Family seeks answers about airman’s death
Orofino woman died while based in Guam
BOISE – The grieving parents of a 19-year-old Idaho woman who died serving her country thousands of miles from home say the U.S. Air Force won’t give them information about the circumstances of her death.
Airman 1st Class Kelsey Sue Anderson, of Orofino, died June 9, 2011, at Andersen Air Force Base on the island of Guam, a U.S. territory in the Pacific Ocean 3,300 miles west of Hawaii. The military has reported she committed suicide.
But Chris and Adelia Sue Anderson, her parents, filed a lawsuit last month in U.S. District Court to force the Air Force to respond to their Freedom of Information Act request seeking more information about how their daughter died.
The Andersons say their daughter, an avid soccer player and horseback rider who worked in her hometown’s flower shop before joining the military, was unhappy with her job as a security guard on Guam but neither distraught nor depressed in their final contacts days before her death. The arrival of an Air Force colonel at their home, accompanied by local sheriff’s officers from Clearwater County, to relay the terrible news was a bolt from the blue, they say.
“We just want to know what happened,” said Chris Anderson, who with his wife runs a hunting outfitting business in north-central Idaho’s forests, in an interview Wednesday. “We don’t care if it’s good or bad, we just want closure so we can get on with our lives. It’s been two years with no answers.”
According to their federal lawsuit, the U.S. Air Force told the Andersons in May 2012 an investigation into their daughter’s death was complete.

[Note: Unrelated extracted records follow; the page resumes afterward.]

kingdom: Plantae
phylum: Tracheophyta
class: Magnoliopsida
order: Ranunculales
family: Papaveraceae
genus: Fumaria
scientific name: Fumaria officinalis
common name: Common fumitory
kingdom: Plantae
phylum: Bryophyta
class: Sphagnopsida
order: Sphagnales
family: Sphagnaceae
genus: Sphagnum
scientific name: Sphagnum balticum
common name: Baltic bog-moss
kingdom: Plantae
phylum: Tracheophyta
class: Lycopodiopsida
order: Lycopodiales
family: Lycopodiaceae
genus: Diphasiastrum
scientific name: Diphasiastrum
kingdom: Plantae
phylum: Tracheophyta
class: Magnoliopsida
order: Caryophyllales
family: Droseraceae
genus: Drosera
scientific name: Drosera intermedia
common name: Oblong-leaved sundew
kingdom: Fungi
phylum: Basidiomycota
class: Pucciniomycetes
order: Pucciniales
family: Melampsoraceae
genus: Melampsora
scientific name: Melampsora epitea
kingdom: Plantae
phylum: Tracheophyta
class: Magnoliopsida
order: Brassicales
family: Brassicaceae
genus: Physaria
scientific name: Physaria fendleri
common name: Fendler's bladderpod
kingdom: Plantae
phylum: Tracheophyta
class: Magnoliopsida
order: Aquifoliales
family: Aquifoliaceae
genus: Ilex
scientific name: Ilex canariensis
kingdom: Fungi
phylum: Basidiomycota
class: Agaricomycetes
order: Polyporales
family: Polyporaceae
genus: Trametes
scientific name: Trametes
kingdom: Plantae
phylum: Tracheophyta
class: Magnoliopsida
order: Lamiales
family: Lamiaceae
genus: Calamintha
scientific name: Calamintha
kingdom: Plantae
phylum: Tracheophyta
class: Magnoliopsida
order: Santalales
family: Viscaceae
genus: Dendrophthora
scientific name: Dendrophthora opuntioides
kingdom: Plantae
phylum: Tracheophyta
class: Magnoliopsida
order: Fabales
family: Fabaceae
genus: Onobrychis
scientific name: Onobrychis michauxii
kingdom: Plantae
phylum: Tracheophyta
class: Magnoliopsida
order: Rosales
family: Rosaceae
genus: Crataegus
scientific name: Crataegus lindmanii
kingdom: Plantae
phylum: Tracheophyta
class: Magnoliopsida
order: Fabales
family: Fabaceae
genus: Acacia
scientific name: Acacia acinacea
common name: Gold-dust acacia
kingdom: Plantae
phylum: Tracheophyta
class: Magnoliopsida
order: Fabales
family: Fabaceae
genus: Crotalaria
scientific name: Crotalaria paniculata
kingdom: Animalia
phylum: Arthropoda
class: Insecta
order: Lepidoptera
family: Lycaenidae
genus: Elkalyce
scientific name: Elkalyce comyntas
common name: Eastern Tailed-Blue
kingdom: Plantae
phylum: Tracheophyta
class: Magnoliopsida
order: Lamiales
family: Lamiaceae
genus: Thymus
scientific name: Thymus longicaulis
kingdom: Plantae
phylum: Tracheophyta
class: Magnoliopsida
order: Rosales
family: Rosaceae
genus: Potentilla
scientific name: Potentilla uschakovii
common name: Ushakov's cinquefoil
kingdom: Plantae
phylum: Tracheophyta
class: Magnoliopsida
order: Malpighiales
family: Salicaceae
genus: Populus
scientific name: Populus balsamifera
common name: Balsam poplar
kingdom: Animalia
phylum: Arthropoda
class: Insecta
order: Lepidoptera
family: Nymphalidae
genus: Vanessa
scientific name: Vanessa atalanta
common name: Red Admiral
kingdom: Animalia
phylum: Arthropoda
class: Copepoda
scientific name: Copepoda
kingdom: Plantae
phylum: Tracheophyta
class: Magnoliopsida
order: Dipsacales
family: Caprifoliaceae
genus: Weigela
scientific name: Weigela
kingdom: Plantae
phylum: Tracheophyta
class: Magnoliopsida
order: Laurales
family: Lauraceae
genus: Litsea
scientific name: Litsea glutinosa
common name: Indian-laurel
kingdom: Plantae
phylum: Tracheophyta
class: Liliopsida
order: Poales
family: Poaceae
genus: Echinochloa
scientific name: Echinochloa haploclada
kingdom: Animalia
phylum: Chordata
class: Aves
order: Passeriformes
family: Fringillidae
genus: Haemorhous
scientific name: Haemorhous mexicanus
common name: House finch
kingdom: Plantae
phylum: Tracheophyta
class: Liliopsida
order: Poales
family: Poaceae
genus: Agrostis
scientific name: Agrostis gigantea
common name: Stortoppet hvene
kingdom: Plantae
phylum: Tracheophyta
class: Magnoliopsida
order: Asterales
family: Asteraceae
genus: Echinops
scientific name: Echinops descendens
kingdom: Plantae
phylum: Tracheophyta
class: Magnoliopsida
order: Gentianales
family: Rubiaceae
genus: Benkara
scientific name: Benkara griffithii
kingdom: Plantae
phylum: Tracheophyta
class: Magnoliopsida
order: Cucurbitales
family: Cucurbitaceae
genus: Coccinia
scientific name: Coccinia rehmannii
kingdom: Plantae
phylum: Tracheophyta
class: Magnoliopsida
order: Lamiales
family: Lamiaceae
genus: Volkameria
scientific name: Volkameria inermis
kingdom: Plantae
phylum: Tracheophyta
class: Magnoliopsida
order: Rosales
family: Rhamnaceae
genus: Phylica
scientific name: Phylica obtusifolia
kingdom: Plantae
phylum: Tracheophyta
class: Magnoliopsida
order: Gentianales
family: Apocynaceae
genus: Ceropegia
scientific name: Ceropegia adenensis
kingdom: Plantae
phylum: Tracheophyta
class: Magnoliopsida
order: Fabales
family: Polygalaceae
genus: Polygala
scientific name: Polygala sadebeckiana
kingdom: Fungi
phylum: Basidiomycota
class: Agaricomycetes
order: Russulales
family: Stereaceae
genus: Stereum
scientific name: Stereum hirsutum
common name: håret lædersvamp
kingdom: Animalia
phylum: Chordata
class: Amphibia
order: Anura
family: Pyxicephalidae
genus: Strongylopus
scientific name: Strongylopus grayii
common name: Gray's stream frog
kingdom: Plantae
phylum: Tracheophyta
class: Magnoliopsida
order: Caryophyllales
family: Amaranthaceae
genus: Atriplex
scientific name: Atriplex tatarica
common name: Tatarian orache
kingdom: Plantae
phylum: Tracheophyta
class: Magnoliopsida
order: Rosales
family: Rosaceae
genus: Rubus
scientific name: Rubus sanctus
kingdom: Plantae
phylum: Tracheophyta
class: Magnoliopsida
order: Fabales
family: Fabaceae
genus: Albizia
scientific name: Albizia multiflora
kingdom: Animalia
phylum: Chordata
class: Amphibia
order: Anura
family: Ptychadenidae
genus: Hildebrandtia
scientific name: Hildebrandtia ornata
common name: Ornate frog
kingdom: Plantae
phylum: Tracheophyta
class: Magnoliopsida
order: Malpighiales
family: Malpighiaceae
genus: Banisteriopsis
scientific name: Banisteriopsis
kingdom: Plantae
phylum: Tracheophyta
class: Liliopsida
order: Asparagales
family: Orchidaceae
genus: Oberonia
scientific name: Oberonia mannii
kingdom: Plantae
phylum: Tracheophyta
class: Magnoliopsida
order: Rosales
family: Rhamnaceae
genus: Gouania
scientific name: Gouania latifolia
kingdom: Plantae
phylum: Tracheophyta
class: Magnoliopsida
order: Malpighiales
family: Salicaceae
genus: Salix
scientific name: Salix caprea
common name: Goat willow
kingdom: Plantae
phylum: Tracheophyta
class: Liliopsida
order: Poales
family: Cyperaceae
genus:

They expected to quickly receive a report about what happened in an aircraft maintenance hangar that housed two B-2 bombers. That’s where they’d been told their daughter’s body was found the morning of June 9 in a locked stall of a second-floor women’s bathroom, the apparent victim of a self-inflicted gunshot wound from her own service weapon.
Kelsey had been on Guam less than five months.
When no documents arrived by August, however, her parents contacted Idaho U.S. Sen. Jim Risch and filed a Freedom of Information Act request with military offices in Quantico, Va.
Risch’s office received a letter from an Air Force colonel in September, saying the investigation into Anderson’s death had been closed but that it could take six months before her parents received a response.
Months passed, however, and the Andersons say they heard nothing. The Air Force didn’t respond to a formal appeal they filed in May, either, according to their complaint. Now, they say, the Air Force is violating federal law by failing to provide them with information – or tell them why it’s exempt from disclosure.
“They basically ignore us, like we don’t exist,” Chris Anderson said. “We’re her parents. We have the right to have an answer.”
Contacted by the Associated Press, Air Force officials said requests about the case must come from Kelsey Sue Anderson’s family.
Risch aides were unaware the matter remains unresolved and pledged to contact the Air Force again if Anderson’s parents want additional help. “We can certainly go back in and inquire on the case,” said Brad Hoaglun, the senator’s spokesman in Boise.